Method Backbone Config Input Size Our Acc (1 clip) Our Acc (10 clips) Paper Acc (10 clips)
C2D ResNet-50 c2d_r50_8x8x1_160e_kinetics400_rgb.py 8x224x224 66.03/85.63 72.28/89.99 71.5/89.8
I3D1 ResNet-50 i3d_r50_8x8x1_160e_kinetics400_rgb.py 8x224x224 66.86/86.17 73.40/90.91 73.3/90.4
CoST(a) ResNet-50 costa_r50_8x8x1_160e_kinetics400_rgb.py 8x224x224 66.20/86.13 72.89/90.46 73.6/90.8
CoST(b) ResNet-50 costb_r50_8x8x1_160e_kinetics400_rgb.py 8x224x224 66.90/86.25 73.85/90.98 74.1/91.2

Moments in Time

Method Backbone Config Input Size Our Acc (1 clip) Our Acc (10 clips) Paper Acc (10 clips)
C2D ResNet-50 c2d_r50_8x8x1_48e_mit_rgb.py 8x224x224 28.21/54.65 30.17/56.75 27.9/54.6
I3D1 ResNet-50 i3d_r50_8x8x1_48e_mit_rgb.py 8x224x224 29.27/56.13 31.04/58.28 29.0/55.3
CoST(a) ResNet-50 costa_r50_8x8x1_48e_mit_rgb.py 8x224x224 29.10/55.73 30.80/57.94 29.3/55.8
CoST(b) ResNet-50 costb_r50_8x8x1_48e_mit_rgb.py 8x224x224 30.23/57.41 32.23/59.84 30.1/57.2

1 The C3D model described in the paper is essentially a variant of I3D.

License

This project is released under the Apache 2.0 license.
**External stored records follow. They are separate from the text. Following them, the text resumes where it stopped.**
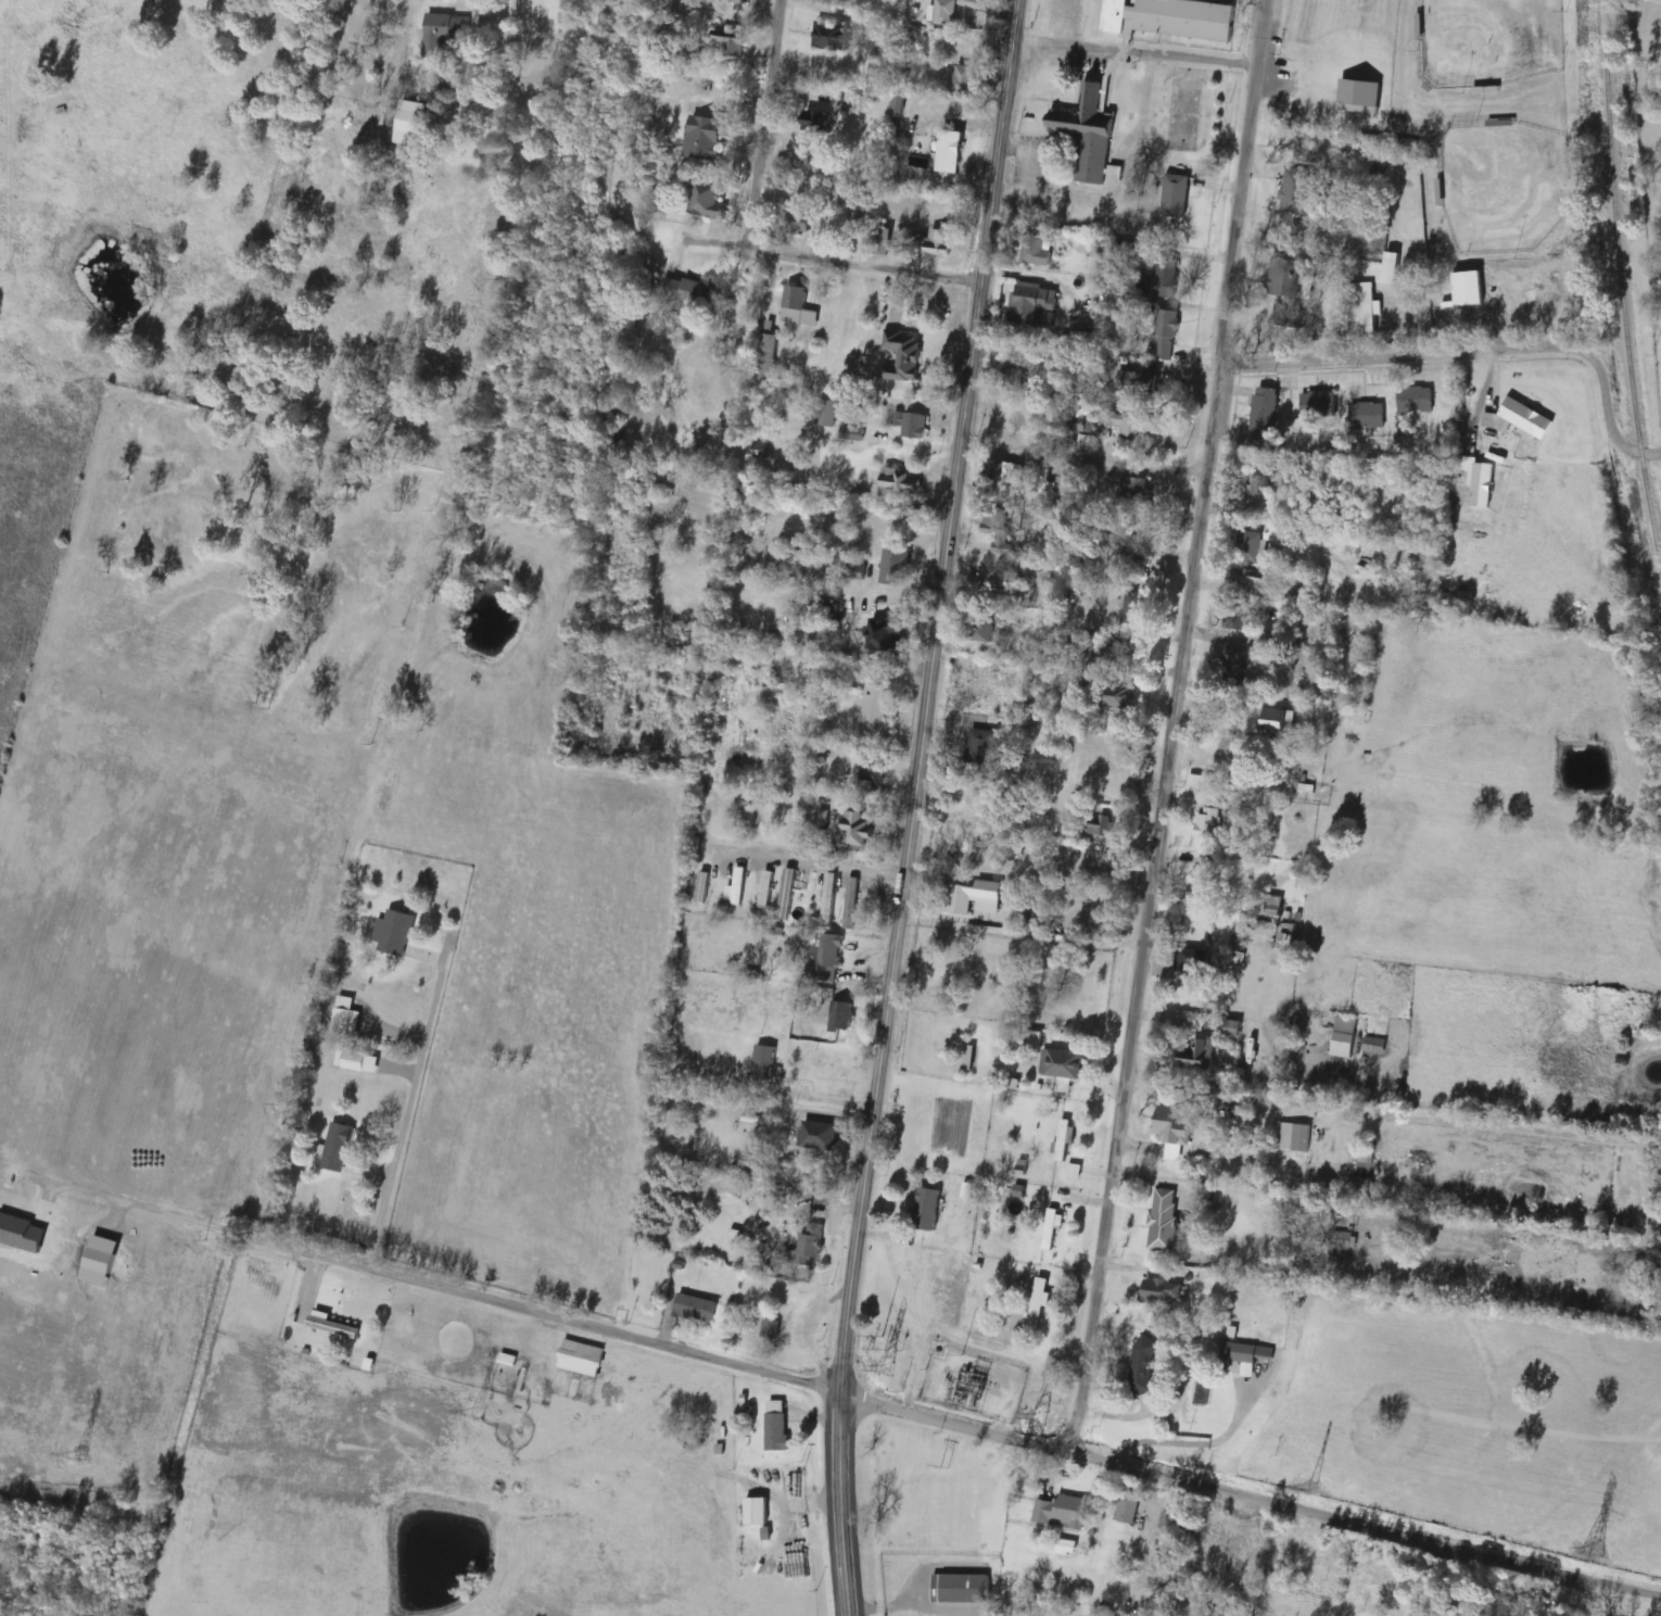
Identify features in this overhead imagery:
building: (975, 3)
road: (408, 7)
building: (943, 12)
building: (1170, 18)
building: (863, 22)
building: (443, 32)
building: (830, 35)
building: (731, 41)
building: (961, 45)
road: (1135, 50)
building: (963, 80)
road: (761, 121)
building: (816, 121)
building: (411, 123)
building: (1087, 133)
building: (704, 137)
building: (1304, 145)
building: (949, 151)
building: (1295, 191)
building: (1175, 195)
building: (707, 200)
building: (798, 222)
building: (882, 240)
building: (939, 241)
building: (1036, 252)
building: (1099, 252)
road: (831, 260)
building: (1391, 268)
building: (1286, 277)
building: (1160, 279)
building: (1469, 287)
railway: (1621, 292)
building: (691, 293)
building: (1033, 304)
building: (797, 307)
building: (1361, 309)
building: (1285, 313)
building: (1165, 334)
road: (1461, 353)
building: (766, 355)
building: (902, 355)
building: (1013, 378)
building: (1136, 382)
building: (1415, 399)
building: (1318, 404)
building: (1265, 409)
building: (825, 412)
building: (1366, 415)
building: (1526, 417)
building: (1006, 419)
building: (1488, 420)
building: (911, 423)
building: (1130, 426)
road: (1650, 454)
road: (1080, 457)
building: (1001, 472)
building: (900, 483)
building: (1262, 484)
building: (1482, 484)
building: (1045, 486)
building: (1132, 488)
building: (1000, 530)
building: (1257, 541)
building: (1137, 557)
building: (895, 566)
building: (1248, 577)
building: (1132, 608)
building: (1239, 617)
building: (884, 637)
building: (1111, 652)
building: (1116, 696)
building: (875, 707)
building: (1275, 722)
road: (1169, 725)
building: (975, 753)
road: (915, 769)
building: (870, 774)
building: (1207, 823)
building: (1102, 824)
building: (858, 829)
road: (808, 859)
building: (701, 886)
building: (736, 886)
building: (765, 889)
building: (785, 893)
building: (987, 894)
building: (828, 898)
building: (960, 899)
building: (850, 902)
building: (393, 931)
building: (826, 956)
building: (1189, 963)
building: (343, 1014)
building: (840, 1018)
building: (1229, 1028)
building: (1344, 1037)
building: (1026, 1040)
building: (1373, 1045)
building: (1198, 1055)
building: (359, 1061)
building: (646, 1063)
building: (763, 1063)
building: (1064, 1064)
road: (409, 1096)
road: (821, 1099)
road: (1391, 1110)
building: (1174, 1122)
building: (818, 1136)
building: (1292, 1137)
building: (1063, 1140)
building: (336, 1147)
building: (920, 1210)
building: (1163, 1221)
road: (210, 1223)
building: (1052, 1227)
building: (1346, 1240)
building: (809, 1246)
building: (1162, 1292)
building: (1040, 1301)
building: (695, 1309)
road: (586, 1324)
building: (769, 1330)
building: (1247, 1353)
building: (581, 1358)
building: (1142, 1366)
power tower: (972, 1384)
power substation: (973, 1385)
power tower: (474, 1414)
building: (776, 1426)
road: (1196, 1444)
power tower: (82, 1456)
power tower: (1310, 1487)
road: (1231, 1493)
building: (1127, 1509)
building: (757, 1512)
building: (1063, 1512)
building: (1167, 1524)
power tower: (1598, 1553)
road: (847, 1577)
building: (960, 1589)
The scripts in tools are adapted from MMAction2 and follow the original license.

Citation

@inproceedings{li2019collaborative,
  title={Collaborative Spatiotemporal Feature Learning for Video Action Recognition},
  author={Li, Chao and Zhong, Qiaoyong and Xie, Di and Pu, Shiliang},
  booktitle={Proceedings of the IEEE/CVF Conference on Computer Vision and Pattern Recognition},
  pages={7872--7881},
  year={2019}
}

Acknowledgement

CoST is built upon MMAction2. We appreciate all contributors to the excellent framework.